If Democrats win next year and regain control of the government, it would be very much in their interest to repeal the 1997 tax cut or 2017 tax cut, or better still, both. Doing this would almost guarantee a bear market, that, with the current level of stimulus, will probably be a repeat of 2022, but without the inflation. Were this to happen, total real stock return that is not competitive with safe returns over a sustained period will become a reality. This is the process through which secular bear market psychology develops. Shifts in this sort of market psychology are responsible for the secular stock market cycles. Sometime this shift happens quickly because of a market collapse, as happened after 1929 and 2000. Other times it is a slow process like the 1966-1973 bull-to-bear transition period, which saw two short-lived periods of speculative frenzy, the late 1960’s go-go years and the subsequent “Nifty Fifty” era. These ended with the massive 1973-74 bear market, few years after which Business Week proclaimed the death of equities. The idea here is to engender an increasingly bearish market psychology despite objectively good economic performance.

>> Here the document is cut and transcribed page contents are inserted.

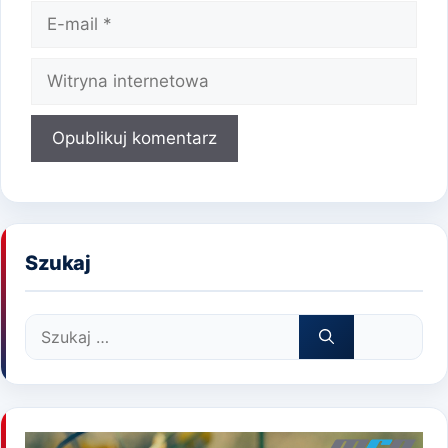
E-
mail
Witryna
internetowa
Szukaj
Szukaj: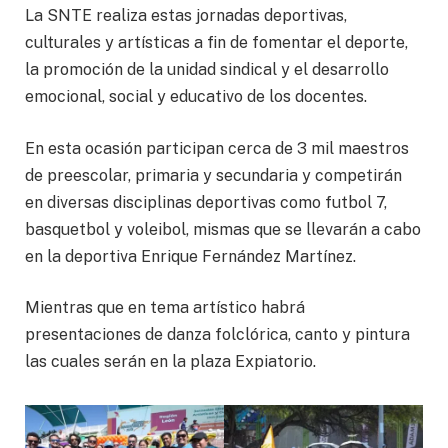
La SNTE realiza estas jornadas deportivas,
culturales y artísticas a fin de fomentar el deporte,
la promoción de la unidad sindical y el desarrollo
emocional, social y educativo de los docentes.
En esta ocasión participan cerca de 3 mil maestros
de preescolar, primaria y secundaria y competirán
en diversas disciplinas deportivas como futbol 7,
basquetbol y voleibol, mismas que se llevarán a cabo
en la deportiva Enrique Fernández Martínez.
Mientras que en tema artístico habrá
presentaciones de danza folclórica, canto y pintura
las cuales serán en la plaza Expiatorio.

The Fed will be unable to slash rates or restart QE to address stock market doldrums because the economy will remain in an inflationary situation, as rising interest rates drive up government interest payments, deficits, and Balance. At some point Democrats will have to deploy the platinum coin option to pay down some of the US debt in order to reduce interest expenses, keeping Balance from rising too much. The way this works is the Fed buys newly issued debt and exchanges it for platinum coins. The interest the government pays on this debt goes to the Fed, who returns it to the government. Thus, the effect of higher interest rates on government finance is eliminated. Debt monetization isn’t directly inflationary because deficit spending is already being removed by trade deficits, stock buybacks and dividend payments.

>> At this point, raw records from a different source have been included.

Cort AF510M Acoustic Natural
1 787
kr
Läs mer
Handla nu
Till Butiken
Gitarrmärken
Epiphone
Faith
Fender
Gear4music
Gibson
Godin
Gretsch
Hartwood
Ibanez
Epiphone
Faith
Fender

Debt monetization will results in a decline in the about of interest-bearing government bonds in circulation, driving up their price and lowering interest rates, unless the Fed acts by issuing bonds, with the interest paid by the Fed through money creation. There is no free lunch, using the coins simply diverts the inflationary effects of fiscal imbalance away from the real economy to the financial economy. That is, it will function like QE, eventually triggering a mighty bull market, destroying secular bear market psychology.
There goes your last protection against inflation without directly lowering Balance, which would require large tax increases on affluent and well as rich Americans and spending cuts as well, which would be difficult for Democrats considering the recent shift in the voting behavior of the wealthy toward Democrats. In the absence of such tax increases and fiscal restraint, inflation will come, and Democrats will repeat what they did sixty years ago and torpedo their dispensation.
If the Republican party fails to collapse on its own, I see no way (short of large-scale war) to permanently deal with the MAGA threat without an eventual resort to large-scale tax increases on affluent as well as rich Americans. If readers can see a way, please comment.